[WHAT TO PRODUCE] Present the following data again exactly as it is shown.

Stored items
···
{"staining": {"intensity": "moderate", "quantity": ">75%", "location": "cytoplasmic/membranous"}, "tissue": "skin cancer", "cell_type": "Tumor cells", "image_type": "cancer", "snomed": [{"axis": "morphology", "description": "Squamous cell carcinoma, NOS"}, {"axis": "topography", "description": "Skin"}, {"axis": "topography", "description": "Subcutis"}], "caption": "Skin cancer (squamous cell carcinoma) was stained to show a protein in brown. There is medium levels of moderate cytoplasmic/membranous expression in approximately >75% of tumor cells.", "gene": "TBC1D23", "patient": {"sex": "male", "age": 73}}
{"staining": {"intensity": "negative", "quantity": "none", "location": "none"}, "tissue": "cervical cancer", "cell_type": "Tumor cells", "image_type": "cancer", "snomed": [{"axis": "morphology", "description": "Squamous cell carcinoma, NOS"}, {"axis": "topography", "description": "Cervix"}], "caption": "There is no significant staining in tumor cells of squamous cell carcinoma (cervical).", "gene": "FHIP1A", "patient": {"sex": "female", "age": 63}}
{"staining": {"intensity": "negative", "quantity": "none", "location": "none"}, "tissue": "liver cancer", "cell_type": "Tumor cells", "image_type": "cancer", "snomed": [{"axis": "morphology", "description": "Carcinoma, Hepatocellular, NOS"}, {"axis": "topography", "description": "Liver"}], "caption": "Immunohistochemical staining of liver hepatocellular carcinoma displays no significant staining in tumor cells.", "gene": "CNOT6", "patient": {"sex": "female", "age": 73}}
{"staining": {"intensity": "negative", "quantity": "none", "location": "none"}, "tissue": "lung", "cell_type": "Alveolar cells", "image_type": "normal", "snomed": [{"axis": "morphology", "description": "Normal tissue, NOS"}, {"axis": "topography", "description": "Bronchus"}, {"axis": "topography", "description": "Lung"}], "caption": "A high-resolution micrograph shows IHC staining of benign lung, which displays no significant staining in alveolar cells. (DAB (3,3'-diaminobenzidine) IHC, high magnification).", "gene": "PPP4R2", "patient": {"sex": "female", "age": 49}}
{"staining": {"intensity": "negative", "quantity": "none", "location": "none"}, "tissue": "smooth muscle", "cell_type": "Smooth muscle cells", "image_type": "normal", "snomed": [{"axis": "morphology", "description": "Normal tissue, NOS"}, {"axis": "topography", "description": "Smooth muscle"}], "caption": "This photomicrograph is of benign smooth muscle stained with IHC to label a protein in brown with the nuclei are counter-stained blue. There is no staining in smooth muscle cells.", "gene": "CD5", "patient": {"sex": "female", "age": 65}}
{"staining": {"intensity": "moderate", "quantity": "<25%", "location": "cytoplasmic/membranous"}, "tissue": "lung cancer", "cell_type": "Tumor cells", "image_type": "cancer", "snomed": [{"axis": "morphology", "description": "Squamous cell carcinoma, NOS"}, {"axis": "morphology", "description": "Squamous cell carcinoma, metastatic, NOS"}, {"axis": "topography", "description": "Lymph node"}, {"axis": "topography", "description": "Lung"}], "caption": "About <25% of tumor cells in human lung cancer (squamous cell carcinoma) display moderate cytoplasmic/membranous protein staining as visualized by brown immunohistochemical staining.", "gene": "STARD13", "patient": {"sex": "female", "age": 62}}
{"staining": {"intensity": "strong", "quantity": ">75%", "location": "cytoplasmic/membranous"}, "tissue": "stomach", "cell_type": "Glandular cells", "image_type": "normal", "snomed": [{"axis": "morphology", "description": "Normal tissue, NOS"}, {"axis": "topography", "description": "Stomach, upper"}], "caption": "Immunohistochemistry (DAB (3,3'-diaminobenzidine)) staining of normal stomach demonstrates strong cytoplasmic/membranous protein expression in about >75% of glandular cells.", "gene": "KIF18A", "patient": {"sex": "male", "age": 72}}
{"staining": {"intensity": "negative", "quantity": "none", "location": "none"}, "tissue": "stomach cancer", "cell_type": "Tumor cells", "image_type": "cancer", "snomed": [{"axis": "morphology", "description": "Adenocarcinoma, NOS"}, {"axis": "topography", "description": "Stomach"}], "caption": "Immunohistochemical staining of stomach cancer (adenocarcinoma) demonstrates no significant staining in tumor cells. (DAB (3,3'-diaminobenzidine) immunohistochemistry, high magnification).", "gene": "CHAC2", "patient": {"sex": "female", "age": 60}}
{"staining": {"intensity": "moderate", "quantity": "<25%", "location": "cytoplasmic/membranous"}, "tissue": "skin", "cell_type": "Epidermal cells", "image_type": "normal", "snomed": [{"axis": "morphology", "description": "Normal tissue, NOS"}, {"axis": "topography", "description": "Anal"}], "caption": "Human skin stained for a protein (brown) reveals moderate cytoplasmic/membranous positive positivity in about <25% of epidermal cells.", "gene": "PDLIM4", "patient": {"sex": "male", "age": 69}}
···
[EXERCISE RESULT]
{"staining": {"intensity": "moderate", "quantity": ">75%", "location": "cytoplasmic/membranous"}, "tissue": "skin cancer", "cell_type": "Tumor cells", "image_type": "cancer", "snomed": [{"axis": "morphology", "description": "Squamous cell carcinoma, NOS"}, {"axis": "topography", "description": "Skin"}, {"axis": "topography", "description": "Subcutis"}], "caption": "Skin cancer (squamous cell carcinoma) was stained to show a protein in brown. There is medium levels of moderate cytoplasmic/membranous expression in approximately >75% of tumor cells.", "gene": "TBC1D23", "patient": {"sex": "male", "age": 73}}
{"staining": {"intensity": "negative", "quantity": "none", "location": "none"}, "tissue": "cervical cancer", "cell_type": "Tumor cells", "image_type": "cancer", "snomed": [{"axis": "morphology", "description": "Squamous cell carcinoma, NOS"}, {"axis": "topography", "description": "Cervix"}], "caption": "There is no significant staining in tumor cells of squamous cell carcinoma (cervical).", "gene": "FHIP1A", "patient": {"sex": "female", "age": 63}}
{"staining": {"intensity": "negative", "quantity": "none", "location": "none"}, "tissue": "liver cancer", "cell_type": "Tumor cells", "image_type": "cancer", "snomed": [{"axis": "morphology", "description": "Carcinoma, Hepatocellular, NOS"}, {"axis": "topography", "description": "Liver"}], "caption": "Immunohistochemical staining of liver hepatocellular carcinoma displays no significant staining in tumor cells.", "gene": "CNOT6", "patient": {"sex": "female", "age": 73}}
{"staining": {"intensity": "negative", "quantity": "none", "location": "none"}, "tissue": "lung", "cell_type": "Alveolar cells", "image_type": "normal", "snomed": [{"axis": "morphology", "description": "Normal tissue, NOS"}, {"axis": "topography", "description": "Bronchus"}, {"axis": "topography", "description": "Lung"}], "caption": "A high-resolution micrograph shows IHC staining of benign lung, which displays no significant staining in alveolar cells. (DAB (3,3'-diaminobenzidine) IHC, high magnification).", "gene": "PPP4R2", "patient": {"sex": "female", "age": 49}}
{"staining": {"intensity": "negative", "quantity": "none", "location": "none"}, "tissue": "smooth muscle", "cell_type": "Smooth muscle cells", "image_type": "normal", "snomed": [{"axis": "morphology", "description": "Normal tissue, NOS"}, {"axis": "topography", "description": "Smooth muscle"}], "caption": "This photomicrograph is of benign smooth muscle stained with IHC to label a protein in brown with the nuclei are counter-stained blue. There is no staining in smooth muscle cells.", "gene": "CD5", "patient": {"sex": "female", "age": 65}}
{"staining": {"intensity": "moderate", "quantity": "<25%", "location": "cytoplasmic/membranous"}, "tissue": "lung cancer", "cell_type": "Tumor cells", "image_type": "cancer", "snomed": [{"axis": "morphology", "description": "Squamous cell carcinoma, NOS"}, {"axis": "morphology", "description": "Squamous cell carcinoma, metastatic, NOS"}, {"axis": "topography", "description": "Lymph node"}, {"axis": "topography", "description": "Lung"}], "caption": "About <25% of tumor cells in human lung cancer (squamous cell carcinoma) display moderate cytoplasmic/membranous protein staining as visualized by brown immunohistochemical staining.", "gene": "STARD13", "patient": {"sex": "female", "age": 62}}
{"staining": {"intensity": "strong", "quantity": ">75%", "location": "cytoplasmic/membranous"}, "tissue": "stomach", "cell_type": "Glandular cells", "image_type": "normal", "snomed": [{"axis": "morphology", "description": "Normal tissue, NOS"}, {"axis": "topography", "description": "Stomach, upper"}], "caption": "Immunohistochemistry (DAB (3,3'-diaminobenzidine)) staining of normal stomach demonstrates strong cytoplasmic/membranous protein expression in about >75% of glandular cells.", "gene": "KIF18A", "patient": {"sex": "male", "age": 72}}
{"staining": {"intensity": "negative", "quantity": "none", "location": "none"}, "tissue": "stomach cancer", "cell_type": "Tumor cells", "image_type": "cancer", "snomed": [{"axis": "morphology", "description": "Adenocarcinoma, NOS"}, {"axis": "topography", "description": "Stomach"}], "caption": "Immunohistochemical staining of stomach cancer (adenocarcinoma) demonstrates no significant staining in tumor cells. (DAB (3,3'-diaminobenzidine) immunohistochemistry, high magnification).", "gene": "CHAC2", "patient": {"sex": "female", "age": 60}}
{"staining": {"intensity": "moderate", "quantity": "<25%", "location": "cytoplasmic/membranous"}, "tissue": "skin", "cell_type": "Epidermal cells", "image_type": "normal", "snomed": [{"axis": "morphology", "description": "Normal tissue, NOS"}, {"axis": "topography", "description": "Anal"}], "caption": "Human skin stained for a protein (brown) reveals moderate cytoplasmic/membranous positive positivity in about <25% of epidermal cells.", "gene": "PDLIM4", "patient": {"sex": "male", "age": 69}}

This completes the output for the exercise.